■ **WHAT YOU HAVE TO DO**:
Can you rewrite the passage on Vietnam's whale worship from "A woman – who" to "ensure safe journeys.", putting "shrine" in place of "temple"?

━━━ QUOTED PASSAGE

In 1799, the ferocious Tay Son army forced the first Nguyen Emperor, Nguyen Anh, and his troops to flee to the sea. While making their escape, a great storm engulfed the retreating army. As their ship’s mast shivered and the hull shuddered, threatening to break it into splinters, a great whale rose from the depths. It lifted the emperor's boat and carried him and his men to safety. To thank the animal, Anh bestowed upon whales the official title of "Nam Hải Cự Tộc Ngọc Lân Thượng Đẳng Thần," which was shortened to Cá Ông, or “Lord Fish.”
This story, apocryphal as it may be, is not the only such tale of cetacean rescue in Vietnam. Indeed, people up and down the country's coast tell modern-day stories of whales saving stranded fisherman. Mui, the caretaker of a whale graveyard in Phuoc Hai Village near Vung Tau, for example, told me through an interpreter of a time in 2016 when a whale saved his life. He had been out drinking with a friend and on his trip home, their boat capsized. As the waves pushed him beneath the surface, he thought he was about to die. Suddenly, a large whale appeared under him and supported him on its broad back, shifting and rolling as Mui lolled and floundered in the current. When eventually the whale steered the elderly man to the safety of another ship, it came as no surprise to Mui, as he is a devout worshiper of Cá Ông.
I first learned about Vietnam’s whale worship tradition thanks to a single-sentence caption on a photograph that had been entered in a national art contest. I’ve always been enamored with these ancient, intelligent and spectacularly foreign creatures and was curious to learn more about a religion devoted to them. Some of my friends who are native Saigoneers said they were vaguely aware of it, but didn’t know the particulars nor anyone that actually practiced it. The internet offered some information, but to get a better understanding, I needed to venture to the sea.
I traveled about 20 kilometers from Vung Tau through a small town and down a construction-ravaged coastal road to a stretch of sand near the sea. After passing beneath a welcome banner, I arrived at a large sand field dotted with mounds topped by tombstones. This rather remote spot is a whale graveyard, one of dozens in the country.
A woman – who was placing flowers, fresh fruit, glasses of rice wine and lit incense at each grave – paused to talk with me. She explained that she comes from a family of fisherman, and leaving offerings at the graves of the Ông lụy (whales that have washed ashore) and praying to Cá Ông at the site’s temple help to ensure prosperous catches. The fishermen usually work far out in the open ocean in international waters near foreign coasts, so giving offerings also helps to ensure safe journeys.

━━━━━━
━━━ SUPPLIED MATERIAL

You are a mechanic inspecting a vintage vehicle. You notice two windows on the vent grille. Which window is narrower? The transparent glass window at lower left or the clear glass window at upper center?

━━━━━━

■ **FINISHED TASK**:
A woman – who was placing flowers, fresh fruit, glasses of rice wine and lit incense at each grave – paused to talk with me. She explained that she comes from a family of fisherman, and leaving offerings at the graves of the Ông lụy (whales that have washed ashore) and praying to Cá Ông at the site’s shrine help to ensure prosperous catches. The fishermen usually work far out in the open ocean in international waters near foreign coasts, so giving offerings also helps to ensure safe journeys.